Government pledges to ensure that UK competition law does not block merger

Lloyds TSB has agreed a £12.2bn rescue deal with HBOS, with government endorsement.

The government, which backed the deal, has pledged to ensure that it is not blocked by competition law, as financial security is of greater national importance at this time.

Cost-cutting and branch closures at both banks will follow the merger, with job losses possibly as high as 40,000. Eric Daniels, chief executive of Lloyds TSB, told the Times that such efficiency measures would save over £1bn a year by 2011.

Daniels will be chief executive of the newly formed organisation, which has yet to be named, with Lloyds TSB chairman Sir Victor Blank as its chairman.

HBOS shares rose after the merger was confirmed, up 23% so far today, while Lloyds shares have slipped nearly 5%.

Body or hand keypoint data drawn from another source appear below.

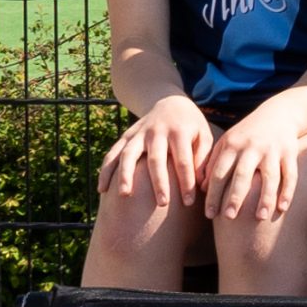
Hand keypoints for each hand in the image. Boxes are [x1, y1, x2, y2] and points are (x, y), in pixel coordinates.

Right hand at [100, 94, 215, 207]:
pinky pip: (112, 153)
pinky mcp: (126, 136)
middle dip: (159, 182)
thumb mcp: (204, 136)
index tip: (189, 202)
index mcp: (180, 132)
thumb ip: (203, 158)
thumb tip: (202, 184)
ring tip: (124, 195)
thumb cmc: (191, 126)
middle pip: (156, 160)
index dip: (187, 182)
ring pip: (129, 155)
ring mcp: (139, 134)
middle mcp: (157, 132)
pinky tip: (102, 189)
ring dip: (126, 175)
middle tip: (163, 204)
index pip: (184, 161)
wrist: (171, 103)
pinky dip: (106, 171)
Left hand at [202, 107, 304, 221]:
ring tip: (259, 218)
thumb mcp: (226, 143)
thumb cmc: (246, 135)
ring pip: (270, 176)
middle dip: (236, 197)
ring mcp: (273, 150)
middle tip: (229, 218)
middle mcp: (252, 147)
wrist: (279, 114)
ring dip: (265, 198)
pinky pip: (290, 174)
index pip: (220, 173)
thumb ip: (212, 164)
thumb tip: (202, 190)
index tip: (209, 215)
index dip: (214, 194)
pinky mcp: (290, 152)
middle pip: (243, 175)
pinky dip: (288, 191)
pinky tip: (282, 208)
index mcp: (232, 145)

The deal is key to the UK construction sector as HBOS is a major lender to UK housebuilders, as well as the commercial property industry. Housebuilders will have their eye on the impact on the volume of mortgage lending, and whether Lloyds more conservative attitude to mortgage lending will be brought to bear on Halifax’s 20% share of the market.

Many housebuilders have blamed the current housing downturn on the inability of potential buyers to raise finance for loans, because of restricted lending practices by banks.

In a separate move also aimed at shoring up the country's financial stability, the Bank of England has announced that it will extend its emergency scheme for inter-bank lending into next year.